リアルの女の子からはキモいと言って石を投げられる。
全く…ヒドイよね、三次元の女はこれだから信用出来ない。
でもね、パソコンの向こう側で微笑んでくれる女の子は決して裏切らないさ。
今日も僕だけの為に微笑んでくれる。
ああ…今日も可愛いなぁ…あかねちゃん。(注:彼がやってるエロゲーのメインヒロイン)
もちろん一日中パソコンさ。
腹が減ったらカップ麺でも食べればいいさ。
「ちょっと!あんた引きこもるのもいい加減にしなさい!」
口うるさい母が来たよ。
「ちょっとはバイトに出たらどうなの?一日中引きこもってばっかで…くどくど。」
ああ、うるさいなぁ。
「母さん、兄貴に何言っても無駄だって。」
妹の優がそう言う。
アキちゃん(注:彼の持ってる妹モノのエロゲーのヒロイン)とは違ってお兄ちゃんとも呼ばないし、何と言ったって可愛いげが無い。

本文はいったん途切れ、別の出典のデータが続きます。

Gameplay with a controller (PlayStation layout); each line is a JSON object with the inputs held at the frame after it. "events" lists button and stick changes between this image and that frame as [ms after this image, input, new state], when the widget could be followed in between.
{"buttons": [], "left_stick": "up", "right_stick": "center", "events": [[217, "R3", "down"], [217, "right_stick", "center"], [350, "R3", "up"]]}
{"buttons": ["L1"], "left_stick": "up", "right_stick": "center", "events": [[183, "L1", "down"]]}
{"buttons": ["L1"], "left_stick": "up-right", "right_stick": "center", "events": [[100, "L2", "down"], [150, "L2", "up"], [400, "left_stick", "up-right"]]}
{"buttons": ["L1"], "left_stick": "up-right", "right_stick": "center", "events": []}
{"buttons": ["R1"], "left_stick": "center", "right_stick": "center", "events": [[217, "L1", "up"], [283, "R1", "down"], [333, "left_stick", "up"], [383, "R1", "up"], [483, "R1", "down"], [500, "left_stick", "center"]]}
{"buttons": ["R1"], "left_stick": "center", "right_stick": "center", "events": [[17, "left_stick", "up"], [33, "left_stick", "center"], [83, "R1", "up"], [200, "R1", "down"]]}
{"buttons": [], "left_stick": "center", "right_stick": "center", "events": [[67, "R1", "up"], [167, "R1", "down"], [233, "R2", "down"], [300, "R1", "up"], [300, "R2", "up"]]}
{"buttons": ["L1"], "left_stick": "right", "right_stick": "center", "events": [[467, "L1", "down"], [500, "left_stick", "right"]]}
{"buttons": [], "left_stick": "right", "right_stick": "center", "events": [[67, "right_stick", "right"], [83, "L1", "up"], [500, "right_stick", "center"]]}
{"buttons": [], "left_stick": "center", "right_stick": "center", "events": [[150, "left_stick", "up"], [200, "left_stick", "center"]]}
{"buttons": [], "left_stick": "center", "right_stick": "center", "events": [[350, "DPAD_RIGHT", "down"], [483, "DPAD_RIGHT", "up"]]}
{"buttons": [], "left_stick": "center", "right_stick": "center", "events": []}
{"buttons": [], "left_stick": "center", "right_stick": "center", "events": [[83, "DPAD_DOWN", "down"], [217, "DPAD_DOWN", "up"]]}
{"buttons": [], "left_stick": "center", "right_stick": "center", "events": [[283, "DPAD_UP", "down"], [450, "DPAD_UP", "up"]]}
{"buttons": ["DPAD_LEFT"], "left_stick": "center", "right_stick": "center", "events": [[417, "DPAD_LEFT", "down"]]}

「もう…引きこもってばかりなら父さんに言って追い出して貰いますからね!」
「ハイハイ。」
「どうせ外出しても秋葉原以外は行かないよ。はぁ…何であたしこんなろくでなしの妹何てやってんだろ…早く高校卒業して一人暮ししたいなぁ…。」
「テメエは黙ってろ!いつか最高のエロゲーを作ってやるから!」
「何の根拠があって言ってるのやら。しかもエロゲーなの!」
「未来のことは誰にもわからないからな!どんな可能性だってあるさ。」
「じゃあ兄貴、2進数や16進数ってわかる?」
「何それ?」
「だろうと思った。じゃあ秋葉原にいってらっしゃい。」
フン、僕は2進数や16進数が解らなくても大丈夫さ。僕には絶対裏切らない可愛い娘がいるしね。
ついでに新作エロゲーの発売日だから言われなくても秋葉原に行くよ。
僕は家からバスに乗り駅に向かい、電車を乗り継いで秋葉原に向かう。
電車に乗ったって僕は電車男にはならないさ。
確かにエルメスみたいな女の子欲しいけどどうせ優みたいにうるさいんだよ。
秋葉原に着いたらいつもの様にエロゲーを買ってから散策する。
ああ…どこのメイドカフェの女の子も可愛いなぁ…。
その時、「なぁ兄ちゃん、金貸してくんねぇかな?」と変なチンピラに絡まれた。
「な、何だようあんた達?」
「金貸せって言ってるだろうが!」と僕はボコボコにされた。
ボコボコにされた時に僕は地面で頭を強く打って、そのまま死んだ。
その後、そのチンピラは逮捕された。
でも僕は幸せだよ…。
周りには二次元の可愛い女の子しかいないから…。